NACo Staff Update:
On December 6, House and Senate Armed Services Committee leadership unveiled a bicameral, bipartisan Fiscal Year (FY)2023 National Defense Authorization Act (NDAA). The NDAA is annual, must-pass legislation that, in recent history, serves as a legislative vehicle for additional bipartisan, bicameral bills (or policy riders) so they can be enacted without receiving a standalone vote.
The FY2023 NDAA agreement includes the Financial Data Transparency Act (FDTA), led by Reps. Carolyn Maloney (D-N.Y.) and Patrick McHenry (R-N.C.) in the U.S. House and Sens. Mark Warner (D-Va.) and Mike Crapo (R-Idaho) in the U.S. Senate. This bill was included as an amendment to the House Armed Services Committee’s version of the NDAA that passed the U.S. House in July 2022. The bill would generally establish new financial data reporting standards for municipal securities market participants separate from the standards established by the Government Accounting Standards Board (GASB).
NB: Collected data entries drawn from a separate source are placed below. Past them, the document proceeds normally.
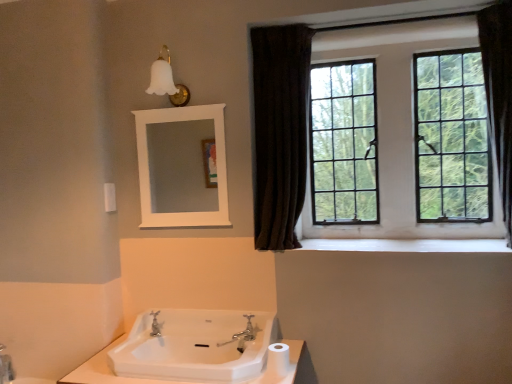
Question: From the image's perspective, is black glass window at upper right below white plastic towel bar at upper left?

Choices:
 (A) yes
 (B) no

Answer: (B)

Question: Is white plastic towel bar at upper left at the back of black glass window at upper right?

Choices:
 (A) no
 (B) yes

Answer: (A)

Question: Is black glass window at upper right wider than white plastic towel bar at upper left?

Choices:
 (A) yes
 (B) no

Answer: (A)

Question: Is black glass window at upper right positioned in front of white plastic towel bar at upper left?

Choices:
 (A) no
 (B) yes

Answer: (B)

Question: Is black glass window at upper right shorter than white plastic towel bar at upper left?

Choices:
 (A) no
 (B) yes

Answer: (A)

Question: Is black glass window at upper right not close to white plastic towel bar at upper left?

Choices:
 (A) no
 (B) yes

Answer: (B)

Question: Is brown fabric curtain at right in front of white plastic towel bar at upper left?

Choices:
 (A) no
 (B) yes

Answer: (B)

Question: Considering the relative sizes of brown fabric curtain at right and white plastic towel bar at upper left in the image provided, is brown fabric curtain at right taller than white plastic towel bar at upper left?

Choices:
 (A) no
 (B) yes

Answer: (B)

Question: Is brown fabric curtain at right at the right side of white plastic towel bar at upper left?

Choices:
 (A) no
 (B) yes

Answer: (B)

Question: Can you confirm if brown fabric curtain at right is smaller than white plastic towel bar at upper left?

Choices:
 (A) no
 (B) yes

Answer: (A)

Question: Can you confirm if brown fabric curtain at right is bigger than white plastic towel bar at upper left?

Choices:
 (A) yes
 (B) no

Answer: (A)

Question: Is there a large distance between brown fabric curtain at right and white plastic towel bar at upper left?

Choices:
 (A) yes
 (B) no

Answer: (A)

Question: Considering the relative sizes of white plastic towel bar at upper left and silver metallic faucet at center in the image provided, is white plastic towel bar at upper left smaller than silver metallic faucet at center?

Choices:
 (A) yes
 (B) no

Answer: (A)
NACo opposes federally imposed standards for county financial accounting and reporting and supports those principles put forth by the GASB. As such, counties had several concerns with the bill as it was initially written. On September 29, NACo and the Public Finance Network (PFN), a coalition of municipal bond issuers, sent a letter to U.S. Senate leadership outlining these concerns, and NACo provided counties with a template letter to send to their members of Congress.
NACo worked to express these concerns to the bill sponsors in both the U.S. House and U.S. Senate and coordinated our efforts with a coalition of municipal advisors, counsel and underwriters to suggest alternate language. Suggested changes included moving the rulemaking away from MSRB, lengthening the rulemaking timeline to allow for input from issuers and market participants and/or creating a pilot program or study to better determine the impact these new standards would have on the municipal industry.
We are pleased to report that several of these suggestions were incorporated into the final NDAA agreement.
The new language directs the Securities and Exchange Commission (SEC) to set and implement these new data standards instead of the MSRB. This language is more favorable since SEC already has regulatory authority and procedures and the commission is subject to congressional oversight. Further, this move doesn’t expand MSRB’s current authority to oversee state and local governments as bond issuers.
The section also includes new language specifically directing SEC to consult with market participants (such as counties) when drafting these standards and requires the SEC to scale these reporting standards for smaller regulated entities and work to ensure these rules cause minimum disruption.
Lastly, the new language does not prescribe a timeline for SEC to issue a proposed rule but does retain the requirement that there be two years to implement the rule. Not setting a definitive timeline for the rule to be drafted will allow the SEC to conduct meaningful consultation with counties and other municipal market participants and understand the impact these new data reporting standards will have on the municipal industry once implemented.
The bottom line: While the provision included in the NDAA still represents a potential unfunded mandate and a federally imposed reporting standard, the changes made to the text will allow counties to work with SEC to address these concerns during the rulemaking process.